§ **WHAT THIS TASK INVOLVES**:
Return, word for word, the lines of the listing below from the one with "96 301 1408" through the one with "779 360 24.38", and no other lines.

§ **DATA FOR REVIEW**:
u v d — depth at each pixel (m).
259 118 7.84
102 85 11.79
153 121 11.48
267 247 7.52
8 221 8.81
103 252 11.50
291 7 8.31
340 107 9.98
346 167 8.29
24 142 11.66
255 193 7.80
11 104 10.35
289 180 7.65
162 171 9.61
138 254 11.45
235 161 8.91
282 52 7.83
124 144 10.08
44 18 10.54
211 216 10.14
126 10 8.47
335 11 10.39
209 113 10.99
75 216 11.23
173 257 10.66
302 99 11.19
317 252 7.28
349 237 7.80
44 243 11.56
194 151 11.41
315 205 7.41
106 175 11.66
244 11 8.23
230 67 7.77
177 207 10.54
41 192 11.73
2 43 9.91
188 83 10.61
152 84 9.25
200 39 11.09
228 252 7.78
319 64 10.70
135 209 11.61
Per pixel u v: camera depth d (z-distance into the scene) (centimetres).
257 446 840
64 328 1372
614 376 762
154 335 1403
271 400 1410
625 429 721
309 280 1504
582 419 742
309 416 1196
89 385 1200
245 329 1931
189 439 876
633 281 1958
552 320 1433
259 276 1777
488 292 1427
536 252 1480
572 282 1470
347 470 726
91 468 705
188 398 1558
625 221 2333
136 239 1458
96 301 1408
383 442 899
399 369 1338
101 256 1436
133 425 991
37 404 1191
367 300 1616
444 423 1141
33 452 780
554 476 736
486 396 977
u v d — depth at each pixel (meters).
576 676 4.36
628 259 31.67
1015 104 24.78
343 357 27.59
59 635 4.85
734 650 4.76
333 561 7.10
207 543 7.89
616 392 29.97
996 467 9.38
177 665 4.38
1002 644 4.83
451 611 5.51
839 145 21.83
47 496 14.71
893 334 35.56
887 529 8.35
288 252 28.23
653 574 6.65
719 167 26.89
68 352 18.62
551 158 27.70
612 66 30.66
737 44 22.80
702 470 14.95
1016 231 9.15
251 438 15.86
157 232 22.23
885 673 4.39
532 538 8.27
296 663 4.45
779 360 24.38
==
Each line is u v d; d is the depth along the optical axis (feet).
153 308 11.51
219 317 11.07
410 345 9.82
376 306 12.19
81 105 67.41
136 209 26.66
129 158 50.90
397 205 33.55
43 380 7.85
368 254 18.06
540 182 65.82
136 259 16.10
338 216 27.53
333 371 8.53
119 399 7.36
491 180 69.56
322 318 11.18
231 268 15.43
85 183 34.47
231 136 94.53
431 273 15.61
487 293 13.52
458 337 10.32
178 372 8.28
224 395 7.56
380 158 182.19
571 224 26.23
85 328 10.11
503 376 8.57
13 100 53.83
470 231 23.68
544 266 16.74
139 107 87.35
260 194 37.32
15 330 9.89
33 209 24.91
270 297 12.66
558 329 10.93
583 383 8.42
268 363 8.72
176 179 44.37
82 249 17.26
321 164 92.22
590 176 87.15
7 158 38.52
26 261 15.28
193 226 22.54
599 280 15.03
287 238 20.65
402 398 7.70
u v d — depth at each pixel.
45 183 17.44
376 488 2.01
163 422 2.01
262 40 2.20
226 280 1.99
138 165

§ **TASK RESPONSE**:
96 301 1408
383 442 899
399 369 1338
101 256 1436
133 425 991
37 404 1191
367 300 1616
444 423 1141
33 452 780
554 476 736
486 396 977
u v d — depth at each pixel (meters).
576 676 4.36
628 259 31.67
1015 104 24.78
343 357 27.59
59 635 4.85
734 650 4.76
333 561 7.10
207 543 7.89
616 392 29.97
996 467 9.38
177 665 4.38
1002 644 4.83
451 611 5.51
839 145 21.83
47 496 14.71
893 334 35.56
887 529 8.35
288 252 28.23
653 574 6.65
719 167 26.89
68 352 18.62
551 158 27.70
612 66 30.66
737 44 22.80
702 470 14.95
1016 231 9.15
251 438 15.86
157 232 22.23
885 673 4.39
532 538 8.27
296 663 4.45
779 360 24.38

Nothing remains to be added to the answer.